Elleboog, niet bleek.

Middenvoet, kort en recht van voren gezien, zeer licht schuin van opzij gezien.

Achterhand, het bekken is breed.

Dijen: Breed en gespierd,  goed schuin.

Hiel: Vergeleken met de Poedel, het spronggewricht is meer gehoekt.

Voeten, pezig, nagels bij voorkeur zwart, het is echter ideaal moeilijk te verkrijgen.

Huid, De pigmentatie onder de witte jas is bij voorkeur donker; de genitaliën worden vervolgens gepigmenteerd ofwel zwart, blauw of beige.

DE VACHT.

Haar, fijn, zijdeachtig, zeer losse pijpenkrullen zoek als de vacht (bont) van de Mongoolse geit, noch vlak, noch met snoer en 7 tot 10 cm lang.

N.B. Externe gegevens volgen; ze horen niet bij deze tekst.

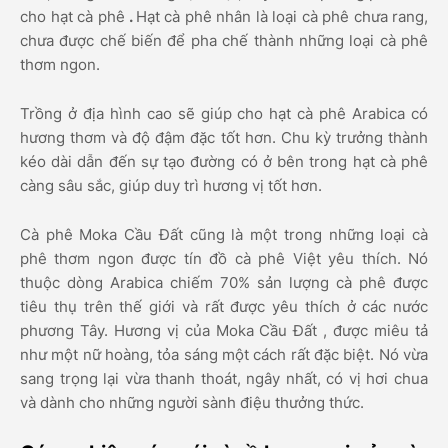
cho hạt cà phê
.
Hạt cà phê nhân là loại cà phê chưa rang,
chưa được chế biến để pha chế thành những loại cà phê
thơm ngon.
Trồng ở địa hình cao sẽ giúp cho hạt cà phê Arabica có
hương thơm và độ đậm đặc tốt hơn. Chu kỳ trưởng thành
kéo dài dẫn đến sự tạo đường có ở bên trong hạt cà phê
càng sâu sắc, giúp duy trì hương vị tốt hơn.
Cà phê Moka Cầu Đất cũng là một trong những loại cà
phê thơm ngon được tín đồ cà phê Việt yêu thích. Nó
thuộc dòng Arabica chiếm 70% sản lượng cà phê được
tiêu thụ trên thế giới và rất được yêu thích ở các nước
phương Tây. Hương vị của Moka Cầu Đất , được miêu tả
như một nữ hoàng, tỏa sáng một cách rất đặc biệt. Nó vừa
sang trọng lại vừa thanh thoát, ngây nhất, có vị hơi chua
và dành cho những người sành điệu thưởng thức.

Beharing, De hond kan worden getoond met de voeten en de snuit iets opgeruimd.

Kleur, zuiver wit.

SIZE, de schofthoogte mag niet meer dan 30 cm, de kleine omvang wordt een element van succes.

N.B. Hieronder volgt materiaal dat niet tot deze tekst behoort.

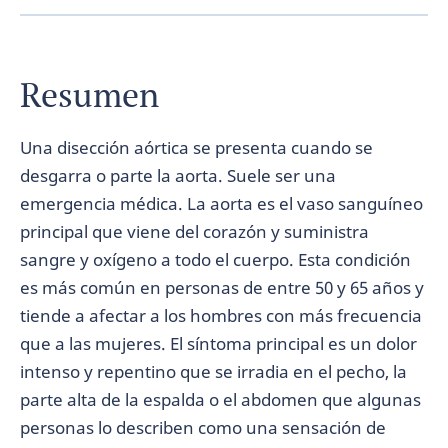
Resumen
Una disección aórtica se presenta cuando se
desgarra o parte la aorta. Suele ser una
emergencia médica. La aorta es el vaso sanguíneo
principal que viene del corazón y suministra
sangre y oxígeno a todo el cuerpo. Esta condición
es más común en personas de entre 50 y 65 años y
tiende a afectar a los hombres con más frecuencia
que a las mujeres. El síntoma principal es un dolor
intenso y repentino que se irradia en el pecho, la
parte alta de la espalda o el abdomen que algunas
personas lo describen como una sensación de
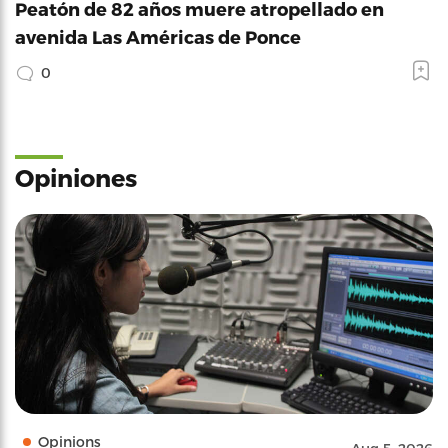
Peatón de 82 años muere atropellado en
avenida Las Américas de Ponce
0
Opiniones
Opinions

FOUTEN, elke afwijking van de voorgaande punten moet worden beschouwd als een fout en de ernst waarmee de fout moet worden beschouwd, moet in verhouding staan tot de graad. · Licht overbeet of onderbeet mond. · vacht vlak, golvend, met snoer of te kort. Pigmentatie zich uitstrekt tot in de vacht en het vormen van roestige (rood) patches.

Uitsluitende fouten, roze neus,  flets gekleurde lippen, prognathie (onderbeet-overbeet) zo ontwikkeld om de mate dat de snijtanden niet aanraken,  lichte ogen, opgerolde staart of gedraaid in een spiraal, zwarte vlekken in de vacht.

N.B.  Reuen moeten twee duidelijk normale testikels hebben die volledig in het scrotum.